The invasion of Georgia in 2008 and the annexation of Crimea in 2014 were designed to test the will of Western democracies and put a stop to the relentless advance of “the democratic disease” toward Russian borders.

Putin fears that if Ukraine goes “Western”, soon Belarus would also be “lost” for Moscow while the younger generation in Russia is also in danger of becoming Westernized. With more than two million Russians, mostly young people, leaving the country in the past two years that fear is not without foundation.

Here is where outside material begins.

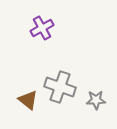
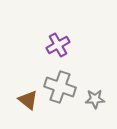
purple cross: moved 16 px right, 17 px down
gray star: moved 1 px left, 1 px up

Thus the extended war that Putin started over a year ago isn’t about chunks of land or even the conquest of Ukraine as a whole. Knowing that he cannot make the rest of Europe like Russia, he hopes to create a cordon sanitaire to prevent Russia from becoming like the rest of Europe.

The war in Ukraine should not make us forget its core cause: Russia’s identity crisis. Russia is a great and potentially powerful nation. It cannot conquer the whole of Ukraine but it has the wherewithal to continue this war for years to come. Regardless of how this war ends, what caused it will remain. Even the end of Putin may not solve a problem with which Russia has grappled for more than two centuries.

Focusing attention on what happens on the battlefields of Ukraine should not make us forget that this war, like all wars, has deep political and cultural causes that cannot be addressed through the barrel of a gun. Finding a proper place for Russia in Europe is a huge task that cannot be undertaken by politicians struck by the short-termism of electoral cycles. The answer must come from within Russia itself, with Western democracies in supporting roles. The eagle looking west ought to see brighter horizons. Right now, however, it sees an endless war, while the eagle looking east sees Russia’s increasing dependence on China.